“Only think,” said Margaret, “all the while we were close where I started from. If May had known we were on the hills! We had better go to Mr Fisher’s. No one will be about, and I can go home later in the day.”
“Show me the way to the Warren,” said Geoffrey. “Why don’t you get up?”
“I tell ee my leg be twisted. I fell in a vlint-pit.”
“Well, point out the road, and I will return and fetch you.”
“Aw, you must go away on your left, toward thuck Folly—a’ be about a mile. It bean’t six chain from he to th’ waggon ruts as goes to Warren. But if you goes up the hill by the nut copse that’ll be sharter. Doan’t forget I. Zend Bill wi’ the cart.”
By following these directions they found Warren House in about half an hour. Margaret’s chief idea in returning there was because at so lonely a place their appearance at that early hour would attract less attention, and because she was hungry and thirsty, and the distance was much less than the ride to Greene Ferne. They could hear the clack of the mill as they approached; at the house, in front the shutters were not yet down, but Margaret, who knew the ways of the place, rode into the courtyard at the back, where was the dairy.
“Good morning, Jenny,” she said. A stout florid woman, who was carrying a bucket of water, looked up, started, and dropped it.
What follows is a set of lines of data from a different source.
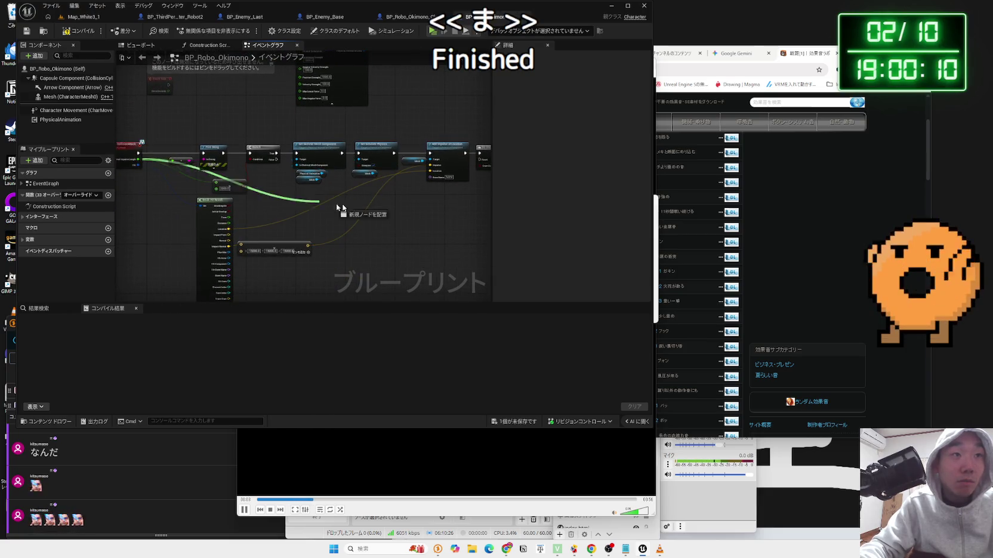
mouse_move(337, 204)
left_mouse_down()
mouse_move(434, 218)
mouse_move(122, 195)
mouse_move(271, 164)
left_mouse_up()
“Lor, miss, how you did froughten I! I be all of a jimmy-swiver,” and she visibly trembled, which was what she meant. Then seeing Geoffrey, she dropped a curtsey and began to wipe her naked arms and hands with her apron.
“I suppose Mr Fisher is in the barn?” said Margaret, not wishing the inquisitive old man to know the manner of their arrival.
“No, a’ bean’t up yet, miss. He be mostly about by four or ha’past; but he freggled (fidgeted) hisself auver thuck paason as come a bit ago, and a’ be a’bed to marning.”